Additionally, our happiness or contentment is often connected to our perception of the balance between the first two legs. If we focus more on what we don’t have or what we may perceive as gone, we often miss out on what is here in front of us.
The holiday season is a unique time of year because the “gone” and the “here” often collide in a more prominent way. We grieve the gone but often don’t appreciate the here because of busyness, pre-occupation or distraction – a misplaced treasure in the most important time of the year.
When we live life in the moment, we are better spouses, parents, friends, leaders and servants because we are attentive to and appreciative of those we surround ourselves with. One of the many lessons Ann Voskamp has taught me is that gratitude is the starting point of a happy and impactful life and it makes such an impact on this leg.
Leg #3: Future (adjective) ~ at a later time; going or likely to happen or exist.
The third leg of the barstool is the future, as you may have guessed, and it offers two different definitions depending on one’s outlook.
For some, the future is defined as “what will be,” a resignation to a self-imposed belief that the future isn’t in one’s control – that no amount of personal growth, hard work or moxie can change life’s trajectory. This might be best described as an “it is what it is” approach to what’s ahead on the journey of life and, in my experience, causes significant loss of happiness and/or contentment based on the lack of hope.
The other mindset defines the future as “what could be,” which believes the future can be largely created based on a specific personal design and trajectory for one’s life and work. This hopeful outlook not only empowers us, it often tends to inspire others with its vision and optimism. This kind of mindset does not mean life won’t deal unexpected blows entirely out of our control – it most surely will – but when we live with a belief that our future can be largely created, we empower ourselves with hope. This future we create isn’t just for ourselves, it’s the future we can also empower others to create with the right encouragement, teaching and vision.
I watched “Crazy Rich Asians” on a recent long flight (sidebar: what an awesome movie) and one of my favorite lines came from the over-bearing mother who condescendingly quipped at Rachel “How American” after hearing how passionate she was about her job as an economics teacher. She goes on to lecture Rachel on how different that approach is from her view that a resignation to one’s duty or path (in her case giving up her career to serve the family) is more important than charting one’s own course based on passion.
Rachel was miffed at the “How American” remark but I must admit that I beamed with a bit of pride when I heard it. How on-brand for America! A fabric of this country has always been that our future can be created and although some say we have lost our ‘land of opportunity’ mindset, I think it’s baked into each of us, even if we lose sight of the control we possess to create that opportunity from time to time.
Balance (noun) ~ an even distribution of weight enabling someone or something to remain upright and steady.
The barstool of life is best supported by a balance between the three legs. If time is life’s most precious resource, our view of it is life’s most important balance.
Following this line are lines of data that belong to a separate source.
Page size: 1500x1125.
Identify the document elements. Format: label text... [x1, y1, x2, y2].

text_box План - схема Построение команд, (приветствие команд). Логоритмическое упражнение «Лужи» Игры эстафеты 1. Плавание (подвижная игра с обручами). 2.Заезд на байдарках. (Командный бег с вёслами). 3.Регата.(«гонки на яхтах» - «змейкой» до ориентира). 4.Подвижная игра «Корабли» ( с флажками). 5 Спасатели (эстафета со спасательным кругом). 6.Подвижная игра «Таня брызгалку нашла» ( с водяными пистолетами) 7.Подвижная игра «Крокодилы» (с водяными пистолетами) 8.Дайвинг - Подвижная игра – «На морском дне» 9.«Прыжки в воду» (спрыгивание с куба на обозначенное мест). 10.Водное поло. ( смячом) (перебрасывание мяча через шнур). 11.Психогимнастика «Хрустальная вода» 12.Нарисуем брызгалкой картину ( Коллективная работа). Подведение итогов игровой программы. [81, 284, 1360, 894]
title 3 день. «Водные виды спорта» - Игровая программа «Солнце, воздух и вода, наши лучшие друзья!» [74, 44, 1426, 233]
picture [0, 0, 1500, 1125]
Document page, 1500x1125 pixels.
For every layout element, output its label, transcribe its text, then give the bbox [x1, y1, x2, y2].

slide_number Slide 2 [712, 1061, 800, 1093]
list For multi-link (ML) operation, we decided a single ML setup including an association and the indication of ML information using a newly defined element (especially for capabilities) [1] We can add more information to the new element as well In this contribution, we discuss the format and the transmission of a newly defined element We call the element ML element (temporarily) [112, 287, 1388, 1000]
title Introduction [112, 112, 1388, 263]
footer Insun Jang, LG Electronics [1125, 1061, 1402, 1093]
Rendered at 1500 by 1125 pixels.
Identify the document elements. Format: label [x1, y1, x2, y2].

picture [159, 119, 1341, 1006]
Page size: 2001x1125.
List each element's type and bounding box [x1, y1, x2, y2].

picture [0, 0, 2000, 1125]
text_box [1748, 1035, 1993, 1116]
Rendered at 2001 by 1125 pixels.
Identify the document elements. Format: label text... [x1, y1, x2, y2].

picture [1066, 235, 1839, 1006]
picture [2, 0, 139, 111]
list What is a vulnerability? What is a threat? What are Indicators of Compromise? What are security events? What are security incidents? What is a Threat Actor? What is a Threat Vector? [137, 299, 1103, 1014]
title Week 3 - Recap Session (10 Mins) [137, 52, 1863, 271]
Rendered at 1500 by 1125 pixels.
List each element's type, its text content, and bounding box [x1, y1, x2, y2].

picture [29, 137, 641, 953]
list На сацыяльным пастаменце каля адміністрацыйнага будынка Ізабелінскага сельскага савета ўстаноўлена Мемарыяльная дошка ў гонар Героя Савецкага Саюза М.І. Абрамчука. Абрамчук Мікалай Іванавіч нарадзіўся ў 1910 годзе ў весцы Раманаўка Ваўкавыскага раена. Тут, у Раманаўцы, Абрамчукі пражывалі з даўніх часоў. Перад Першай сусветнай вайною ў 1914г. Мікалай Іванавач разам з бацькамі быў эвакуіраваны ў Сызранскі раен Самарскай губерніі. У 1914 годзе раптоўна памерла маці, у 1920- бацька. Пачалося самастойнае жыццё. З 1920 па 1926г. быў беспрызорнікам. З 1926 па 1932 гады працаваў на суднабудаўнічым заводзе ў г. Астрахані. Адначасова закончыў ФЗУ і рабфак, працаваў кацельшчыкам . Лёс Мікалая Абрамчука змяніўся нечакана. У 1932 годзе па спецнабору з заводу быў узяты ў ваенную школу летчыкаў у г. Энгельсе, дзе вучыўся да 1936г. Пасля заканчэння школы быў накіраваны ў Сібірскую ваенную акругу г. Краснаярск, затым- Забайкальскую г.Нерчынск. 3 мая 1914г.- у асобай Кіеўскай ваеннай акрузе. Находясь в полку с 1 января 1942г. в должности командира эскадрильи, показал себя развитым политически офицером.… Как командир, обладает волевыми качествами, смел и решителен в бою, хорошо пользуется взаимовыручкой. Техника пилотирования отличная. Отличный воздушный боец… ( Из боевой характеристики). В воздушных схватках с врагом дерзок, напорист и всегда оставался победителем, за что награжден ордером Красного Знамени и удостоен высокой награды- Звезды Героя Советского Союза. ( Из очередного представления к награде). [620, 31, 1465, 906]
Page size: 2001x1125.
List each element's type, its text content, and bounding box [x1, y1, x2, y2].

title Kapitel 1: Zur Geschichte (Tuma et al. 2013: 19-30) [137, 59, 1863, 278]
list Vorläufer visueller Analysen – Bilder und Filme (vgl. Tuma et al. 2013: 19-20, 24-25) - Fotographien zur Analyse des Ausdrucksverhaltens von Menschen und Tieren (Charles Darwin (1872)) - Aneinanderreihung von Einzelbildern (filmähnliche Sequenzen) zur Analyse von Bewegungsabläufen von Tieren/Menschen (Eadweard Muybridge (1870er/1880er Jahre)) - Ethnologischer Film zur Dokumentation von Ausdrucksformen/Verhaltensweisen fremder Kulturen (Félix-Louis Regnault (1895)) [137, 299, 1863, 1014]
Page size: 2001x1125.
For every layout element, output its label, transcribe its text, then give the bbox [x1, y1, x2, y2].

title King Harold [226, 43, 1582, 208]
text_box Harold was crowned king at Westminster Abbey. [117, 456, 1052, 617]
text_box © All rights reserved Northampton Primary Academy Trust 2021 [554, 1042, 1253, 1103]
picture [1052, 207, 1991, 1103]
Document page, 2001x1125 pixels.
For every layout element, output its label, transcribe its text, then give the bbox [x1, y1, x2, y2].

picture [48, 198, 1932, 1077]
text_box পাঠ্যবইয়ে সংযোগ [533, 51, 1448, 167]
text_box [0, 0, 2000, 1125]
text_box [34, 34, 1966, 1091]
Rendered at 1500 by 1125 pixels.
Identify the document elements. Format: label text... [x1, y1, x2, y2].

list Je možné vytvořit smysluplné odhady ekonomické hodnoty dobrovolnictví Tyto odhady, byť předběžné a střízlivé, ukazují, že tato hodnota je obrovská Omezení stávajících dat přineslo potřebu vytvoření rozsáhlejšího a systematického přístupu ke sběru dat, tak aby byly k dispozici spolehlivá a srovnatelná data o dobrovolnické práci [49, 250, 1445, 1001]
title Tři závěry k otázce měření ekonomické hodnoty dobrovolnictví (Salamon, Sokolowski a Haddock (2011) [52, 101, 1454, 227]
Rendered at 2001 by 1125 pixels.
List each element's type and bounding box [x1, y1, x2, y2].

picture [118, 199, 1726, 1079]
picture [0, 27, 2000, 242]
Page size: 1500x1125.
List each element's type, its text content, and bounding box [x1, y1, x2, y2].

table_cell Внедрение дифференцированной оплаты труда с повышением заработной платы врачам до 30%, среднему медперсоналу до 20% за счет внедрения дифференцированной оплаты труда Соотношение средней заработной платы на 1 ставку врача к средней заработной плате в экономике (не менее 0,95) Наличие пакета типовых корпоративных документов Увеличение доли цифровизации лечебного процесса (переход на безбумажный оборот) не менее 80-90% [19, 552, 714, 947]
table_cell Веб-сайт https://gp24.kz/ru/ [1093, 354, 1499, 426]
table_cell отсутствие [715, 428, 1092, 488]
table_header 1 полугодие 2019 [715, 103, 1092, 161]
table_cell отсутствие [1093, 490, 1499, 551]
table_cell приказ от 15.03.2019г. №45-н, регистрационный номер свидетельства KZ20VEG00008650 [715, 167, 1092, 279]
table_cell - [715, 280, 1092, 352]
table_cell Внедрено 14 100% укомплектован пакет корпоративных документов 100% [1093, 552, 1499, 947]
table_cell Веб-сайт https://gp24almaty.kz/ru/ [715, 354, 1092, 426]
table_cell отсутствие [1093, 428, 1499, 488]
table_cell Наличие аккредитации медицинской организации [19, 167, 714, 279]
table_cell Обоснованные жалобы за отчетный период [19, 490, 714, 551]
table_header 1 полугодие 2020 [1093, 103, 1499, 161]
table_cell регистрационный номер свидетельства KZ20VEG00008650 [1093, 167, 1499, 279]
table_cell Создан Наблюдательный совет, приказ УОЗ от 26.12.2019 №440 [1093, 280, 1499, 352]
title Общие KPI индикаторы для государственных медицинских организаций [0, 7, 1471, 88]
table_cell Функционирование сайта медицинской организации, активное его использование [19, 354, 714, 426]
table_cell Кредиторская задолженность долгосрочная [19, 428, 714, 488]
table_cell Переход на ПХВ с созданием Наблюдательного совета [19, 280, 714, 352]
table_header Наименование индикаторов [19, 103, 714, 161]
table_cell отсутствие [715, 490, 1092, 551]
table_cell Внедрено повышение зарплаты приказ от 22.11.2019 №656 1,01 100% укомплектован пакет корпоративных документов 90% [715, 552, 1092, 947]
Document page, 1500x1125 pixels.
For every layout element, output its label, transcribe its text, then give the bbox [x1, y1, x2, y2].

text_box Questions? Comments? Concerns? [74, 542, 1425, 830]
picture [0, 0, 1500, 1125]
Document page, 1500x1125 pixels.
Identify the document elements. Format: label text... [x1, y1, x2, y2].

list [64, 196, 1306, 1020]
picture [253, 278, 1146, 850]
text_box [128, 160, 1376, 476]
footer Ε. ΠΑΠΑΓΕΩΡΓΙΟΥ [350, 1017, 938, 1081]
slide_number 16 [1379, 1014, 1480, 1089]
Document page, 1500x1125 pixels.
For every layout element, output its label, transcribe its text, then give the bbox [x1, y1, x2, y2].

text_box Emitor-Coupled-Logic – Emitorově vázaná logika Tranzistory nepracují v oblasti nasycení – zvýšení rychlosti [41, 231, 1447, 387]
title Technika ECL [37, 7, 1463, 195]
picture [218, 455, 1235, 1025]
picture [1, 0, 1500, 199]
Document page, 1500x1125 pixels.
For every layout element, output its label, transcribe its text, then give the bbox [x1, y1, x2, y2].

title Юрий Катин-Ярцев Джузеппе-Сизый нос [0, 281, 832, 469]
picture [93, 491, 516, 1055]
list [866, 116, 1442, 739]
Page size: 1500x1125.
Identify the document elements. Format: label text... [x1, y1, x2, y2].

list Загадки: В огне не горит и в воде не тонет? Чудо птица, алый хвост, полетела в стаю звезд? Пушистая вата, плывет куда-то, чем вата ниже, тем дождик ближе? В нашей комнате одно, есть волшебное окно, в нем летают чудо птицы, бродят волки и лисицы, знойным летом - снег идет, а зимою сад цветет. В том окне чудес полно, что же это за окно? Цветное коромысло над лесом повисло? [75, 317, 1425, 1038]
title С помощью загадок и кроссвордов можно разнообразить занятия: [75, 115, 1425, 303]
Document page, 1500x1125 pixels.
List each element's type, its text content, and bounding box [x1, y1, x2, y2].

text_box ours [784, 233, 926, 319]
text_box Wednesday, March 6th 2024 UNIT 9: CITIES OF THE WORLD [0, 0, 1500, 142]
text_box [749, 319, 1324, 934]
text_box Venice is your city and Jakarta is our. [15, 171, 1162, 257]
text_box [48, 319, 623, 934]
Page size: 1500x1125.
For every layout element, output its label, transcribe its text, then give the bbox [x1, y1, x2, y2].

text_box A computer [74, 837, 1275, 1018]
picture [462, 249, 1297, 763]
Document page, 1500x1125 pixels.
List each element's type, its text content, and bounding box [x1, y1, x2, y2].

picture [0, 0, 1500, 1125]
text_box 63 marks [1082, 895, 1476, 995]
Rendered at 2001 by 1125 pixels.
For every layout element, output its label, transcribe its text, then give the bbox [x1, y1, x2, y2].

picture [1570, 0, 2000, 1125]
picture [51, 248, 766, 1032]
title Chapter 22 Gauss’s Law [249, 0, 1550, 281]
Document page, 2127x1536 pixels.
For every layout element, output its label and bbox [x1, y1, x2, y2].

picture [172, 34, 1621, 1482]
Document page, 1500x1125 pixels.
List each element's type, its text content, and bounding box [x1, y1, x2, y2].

Some years I balance better than others but my hardest leg is often “here” because I can get too preoccupied with the future and miss out on so much as a result.
How about you?
How well are you balancing this holiday season? Which direction do you need to lean into to set up for an even more impactful, fun and joyous 2019?
May we all have the wisdom this holiday season to have mindful gratitude and focus on what is here in front of us – from our family and faith to our work, friends and gifts – while also celebrating the past and creating a specific vision for a future we can create – in 2019 and beyond.